Visible quasihyperbolic geodesics (2306.03815v3)

Abstract: In this paper, motivated by the work of Bonk, Heinonen, and Koskela (Asterisque, 2001), we consider the problem of the equivalence of the Gromov boundary and Euclidean boundary. Our strategy to study this problem comes from the recent work of Bharali and Zimmer (Adv. Math., 2017) and Bracci, Nikolov, and Thomas (Math. Z., 2021). We present the concept of a quaihyperbolic visibility domain (QH-visibility domain) for domains that meet the visibility property in relation to the quasihyperbolic metric. By utilizing this visibility property, we offer a comprehensive solution to this problem.

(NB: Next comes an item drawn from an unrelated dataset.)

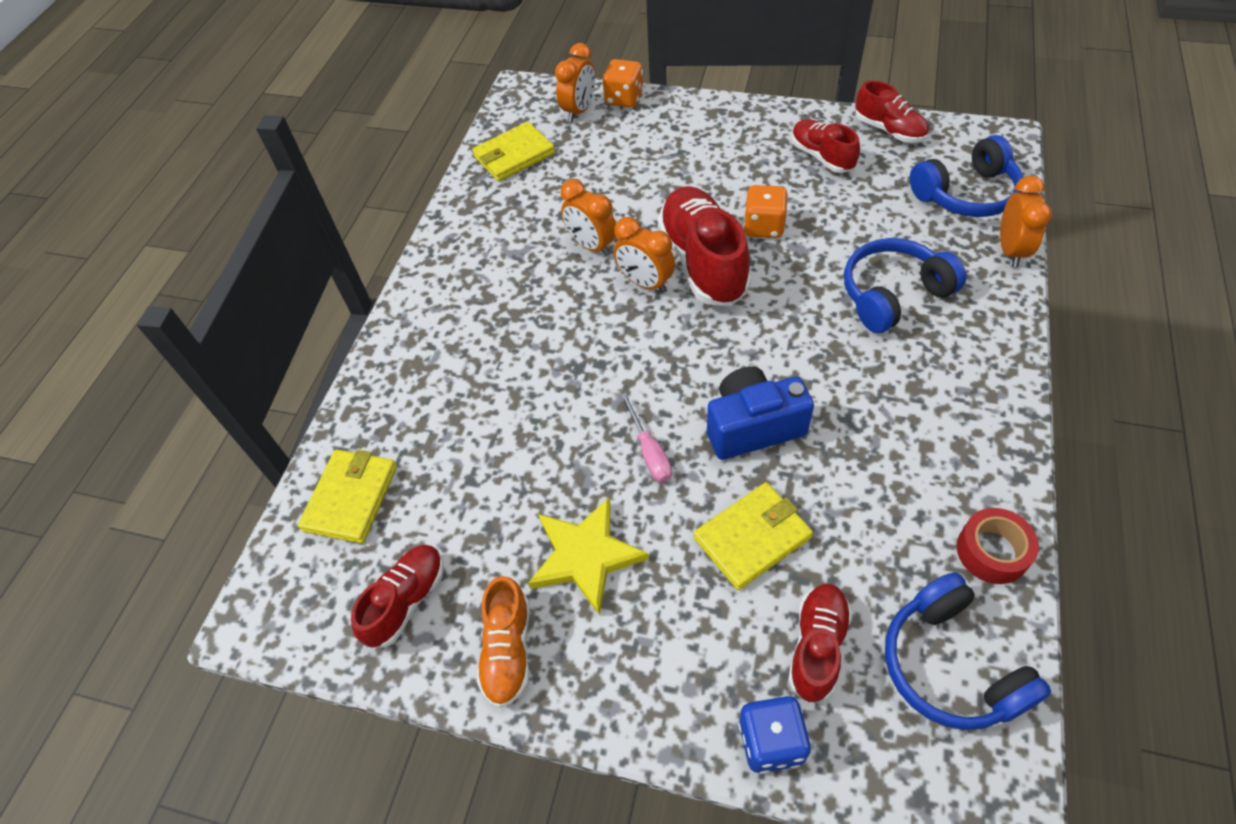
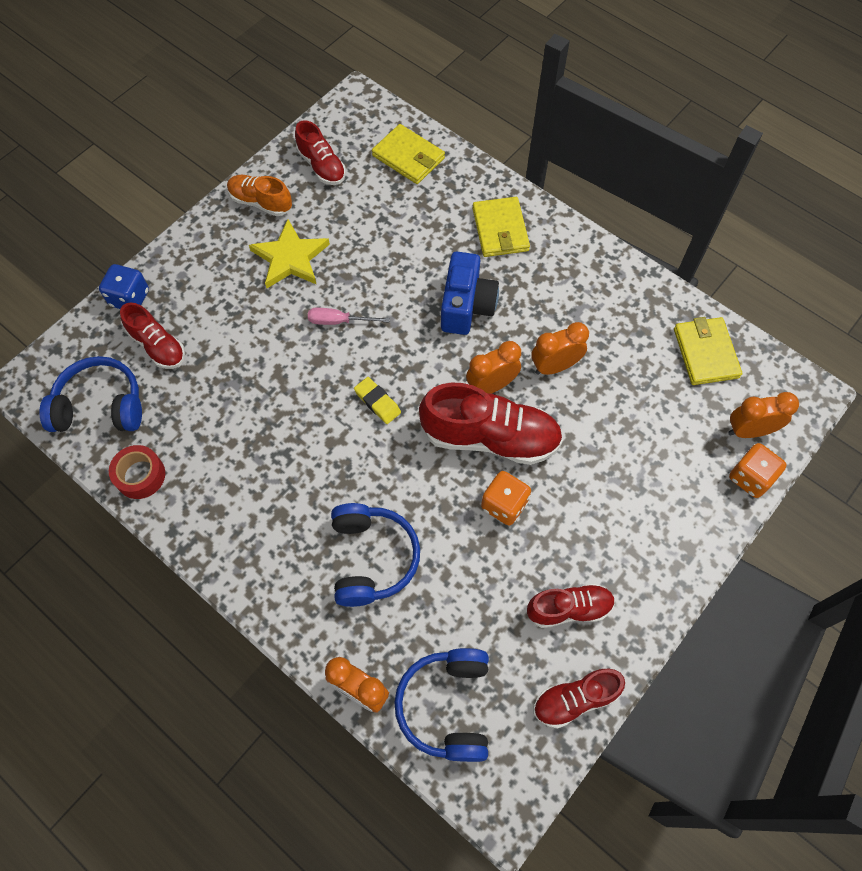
camera: 110 degrees right, 10 degrees up
orange clock [555,43,595,122] -> orange clock turned 120 degrees clockwise [728,392,799,438]
yellow wallet [693,482,813,590] -> yellow wallet moved to [473,197,530,257]
blue camera [707,367,814,460] -> blue camera moved to [441,252,499,335]
none -> yellow eraser [354,377,401,424]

Indeed, we prove that such domains are precisely the QH-visibility domains that have no geodesic loops in the Euclidean closure. Furthermore, we establish a general criterion for a domain to be the QH-visibility domain. Using this criterion, one can determine that uniform domains, John domains, and domains that satisfy quasihyperbolic boundary conditions are QH-visibility domains. We also compare the visibility of hyperbolic and quasihyperbolic metrics for planar hyperbolic domains. As an application of the visibility property, we study the homeomorphic extension of quasiconformal maps. Moreover, we also study the QH-visibility of unbounded domains in $\mathbb{R}^n$. Finally, we present a few examples of QH-visibility domains that are not John domains or QHBC domains.